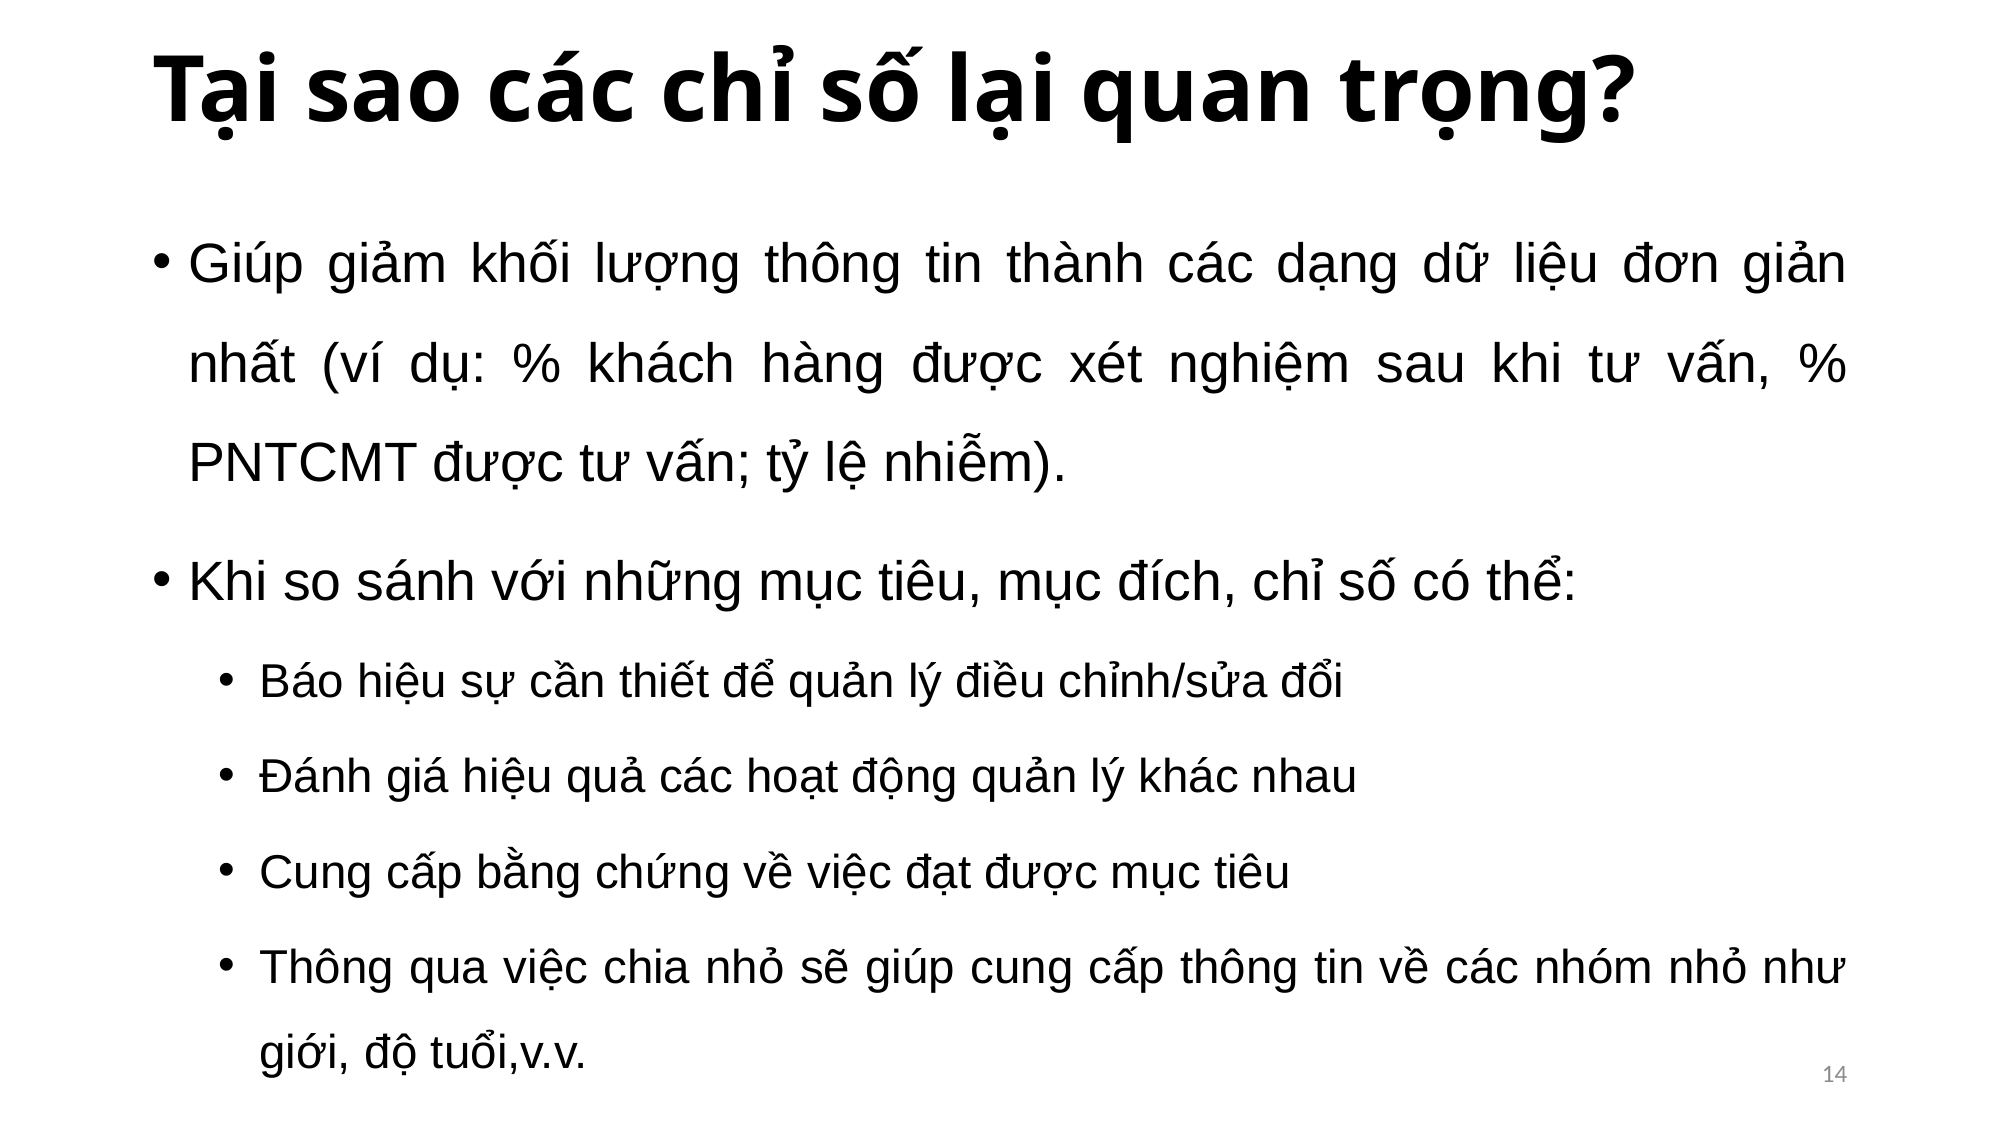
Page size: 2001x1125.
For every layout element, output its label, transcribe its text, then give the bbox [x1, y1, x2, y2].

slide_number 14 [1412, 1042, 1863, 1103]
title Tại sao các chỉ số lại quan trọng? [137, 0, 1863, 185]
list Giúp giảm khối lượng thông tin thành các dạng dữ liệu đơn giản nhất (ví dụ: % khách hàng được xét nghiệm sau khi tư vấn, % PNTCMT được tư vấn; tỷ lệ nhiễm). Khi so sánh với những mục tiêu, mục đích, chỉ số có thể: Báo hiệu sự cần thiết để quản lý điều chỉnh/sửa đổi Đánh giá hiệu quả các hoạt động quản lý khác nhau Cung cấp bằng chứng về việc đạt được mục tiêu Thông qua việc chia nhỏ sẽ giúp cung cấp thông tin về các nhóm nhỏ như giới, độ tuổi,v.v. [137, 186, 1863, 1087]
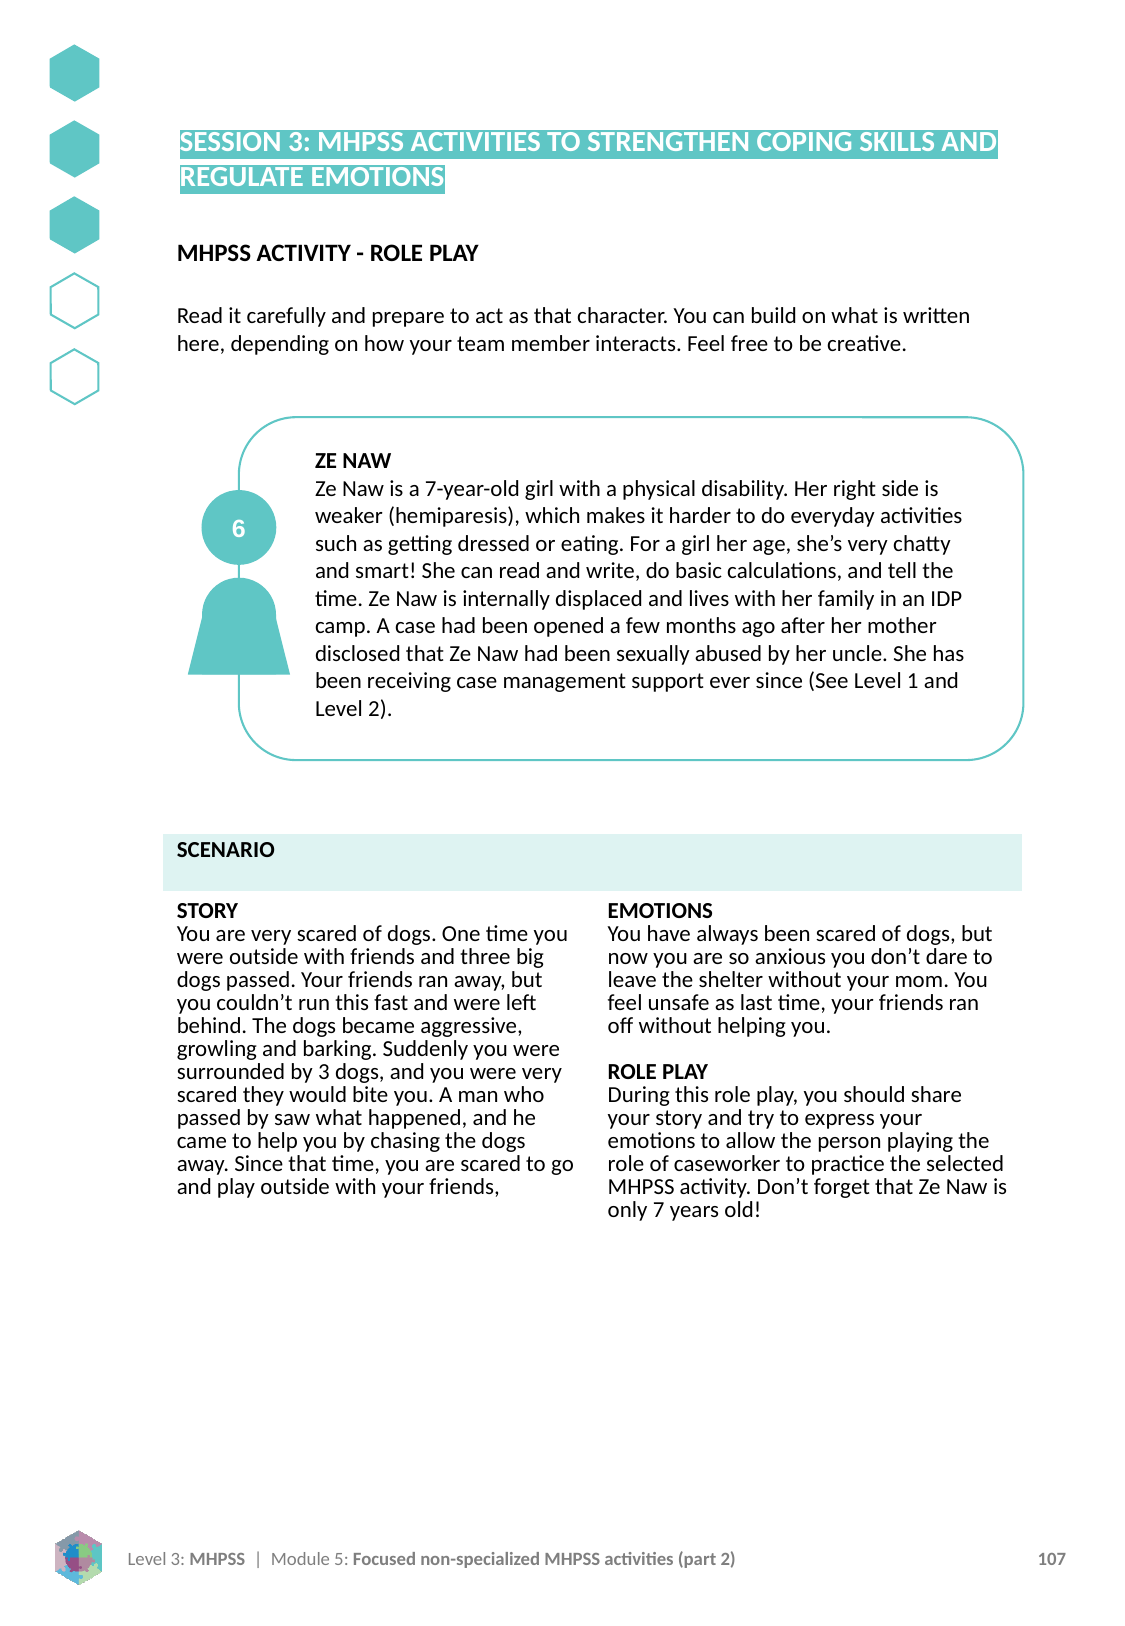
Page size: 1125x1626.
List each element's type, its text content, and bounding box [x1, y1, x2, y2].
★ ★ ★ ★
* [Problem description]: Copy out each line of the entries where the word "Page" is found.

* [Final answer]:
Page size: 2001x1125.
Page size: 1125x1626.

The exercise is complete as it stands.